SEC. 103. STUDY, PLAN, AND CERTIFICATION REGARDING EXECUTIVE
AGENCY TELEWORK POLICIES, PRACTICES, AND LEVELS
FOR EXECUTIVE AGENCIES.
(a) In General.--Not later than 6 months after the date of
enactment of this title, the head of each agency, in
consultation with the Director, shall submit to Congress--
(1) a study on the impacts on the agency and its mission of
expanding telework by its employees during the SARS-CoV-2
pandemic that commenced in 2019, including an analysis of--
(A) any adverse impacts of that expansion on the agency's
performance of its mission, including the performance of
customer service by the agency;
(B) any costs to the agency during that expansion
attributable to--
(i) owning, leasing, or maintaining under-utilized real
property; or
(ii) paying higher rates of locality pay to teleworking
employees as a result of incorrectly classifying such
employees as teleworkers rather than remote workers;
(C) any degree to which the agency failed during that
expansion to provide teleworking employees with secure
network capacity, communications tools, necessary and secure
access to appropriate agency data assets and Federal records,
and equipment sufficient to enable each such employee to be
fully productive;
(D) any degree to which that expansion facilitated
dispersal of the agency workforce around the Nation; and
(E) any other impacts of that expansion that the agency or
the Director considers appropriate;
(2) any agency plan to expand telework policies, practices,
or levels beyond those in place as a result of section 102;
and
(3) a certification by the Director that such plan will--
(A) have a substantial positive effect on--
(i) the performance of the agency's mission, including the
performance of customer service;
(ii) increasing the level of dispersal of agency personnel
throughout the Nation; and
(iii) the reversal of any adverse impact set forth pursuant
to paragraph (1)(D);
(B) substantially lower the agency's costs of owning,
leasing, or maintaining real property;
(C) substantially lower the agency's costs attributable to
paying locality pay to agency personnel working from
locations outside the pay locality of their position's
official worksite; and
(D) ensure that teleworking employees will be provided with
secure network capacity, communications tools, necessary and
secure access to appropriate agency data assets and Federal
records, and equipment sufficient to enable each such
employee to be fully productive, without substantially
increasing the agency's overall costs for secure network
capacity, communications tools, and equipment.
(b) Limitation.--
(1) In general.--An agency may not implement the plan
submitted under subsection (a)(2) unless a certification by
the Director was issued under subsection (a)(3).

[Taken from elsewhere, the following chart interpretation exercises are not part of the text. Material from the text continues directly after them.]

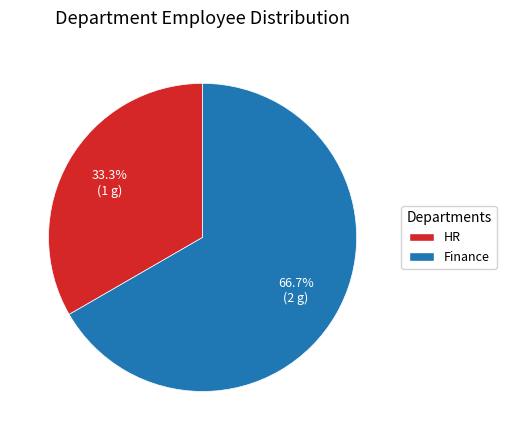

Which category has the smallest portion of the pie?

HR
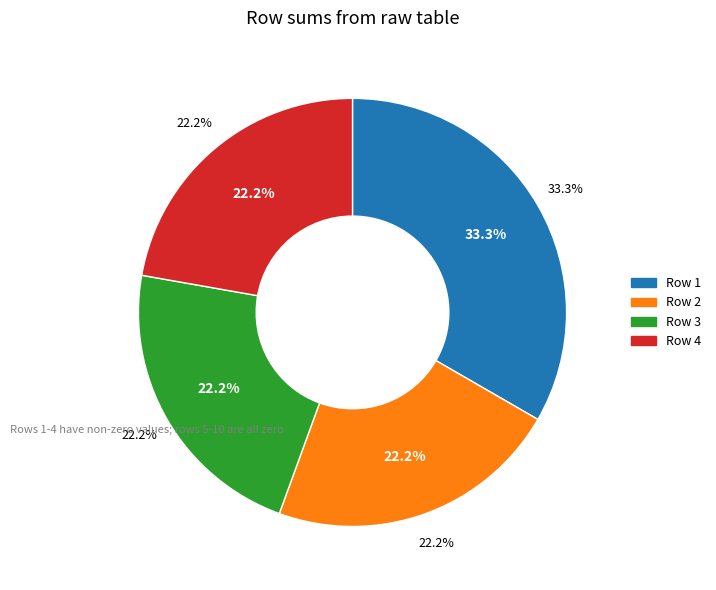

Which has a higher value, 6 or 8?

6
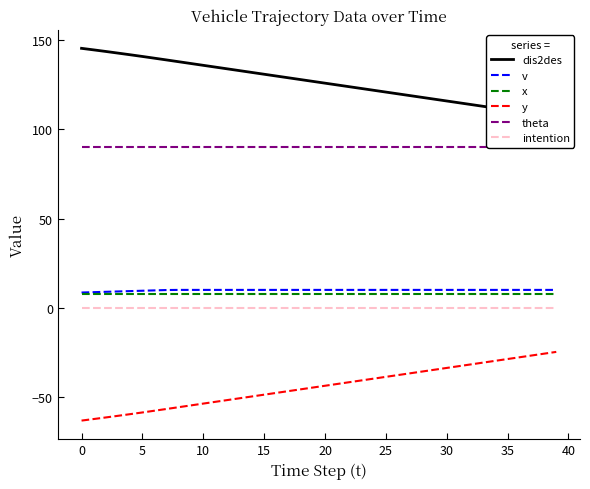

What is the difference between the maximum and second lowest values in the y series?

37.7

(2) Subsequent plans.--In the event an initial agency plan
submitted under subsection (a)(2) fails to receive such
certification, the agency may submit to the Director
subsequent plans until such certification is received, and
submit such plan and certification to Congress.
(c) Definitions.--In this title--
(1) the term ``agency'' has the meaning given the term
``Executive agency'' in section 105 of title 5, United States
Code;
(2) the term ``Director'' means the Director of the Office
of Personnel Management;
(3) the term ``locality pay'' means locality pay provided
for under section 5304 or 5304a of such title; and
(4) the terms ``telework'' and ``teleworking'' have the
meaning given those terms in section 6501 of such title, and
include remote work.
The SPEAKER pro tempore. Pursuant to clause 2(b) of rule XIX, the
previous question is ordered on the motion to recommit.

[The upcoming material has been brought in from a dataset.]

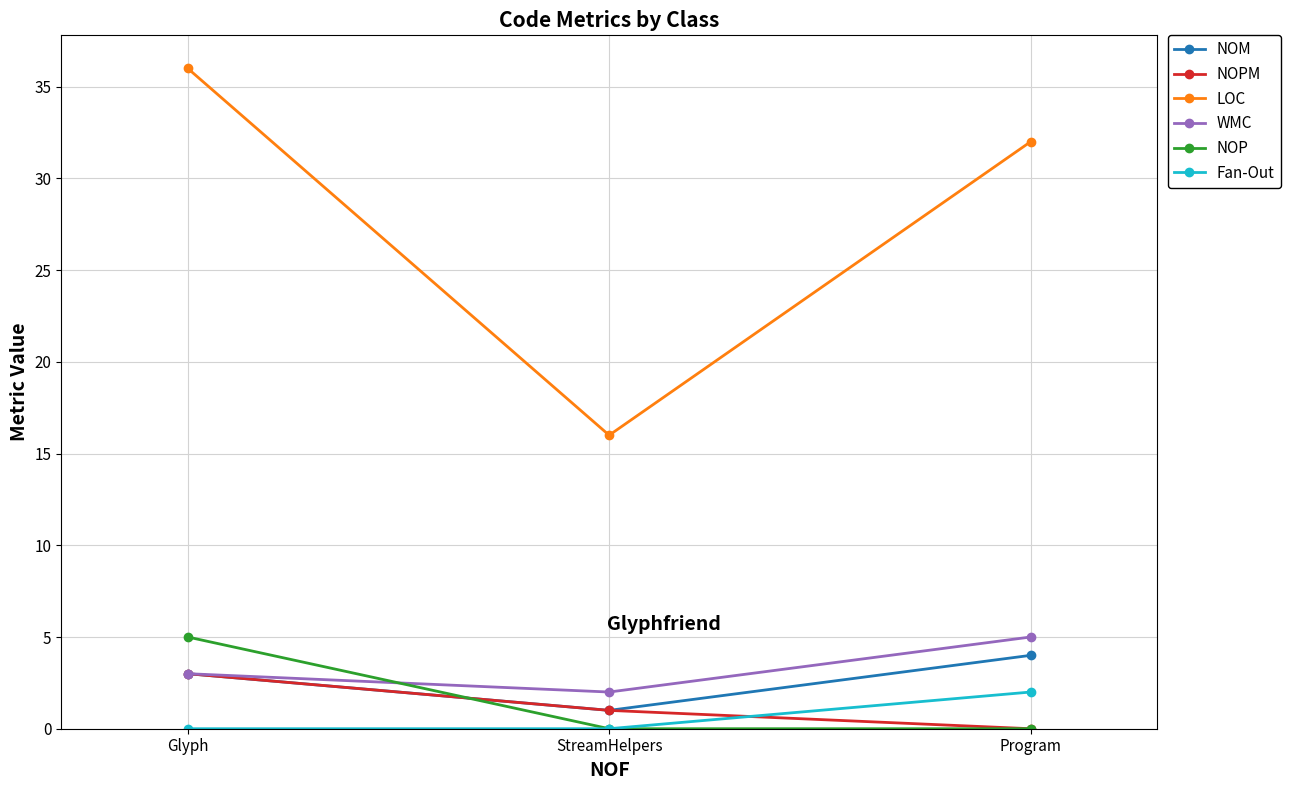

What are all the series names shown in the legend?

NOM, NOPM, LOC, WMC, NOP, Fan-Out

The question is on the motion to recommit.
The question was taken; and the Speaker pro tempore announced that
the noes appeared to have it.
Ms. HERRELL. Madam Speaker, on that I demand the yeas and nays.
The SPEAKER pro tempore. Pursuant to section 3(s) of House Resolution
8, the yeas and nays are ordered.
Pursuant to clause 8 of rule XX, further proceedings are postponed.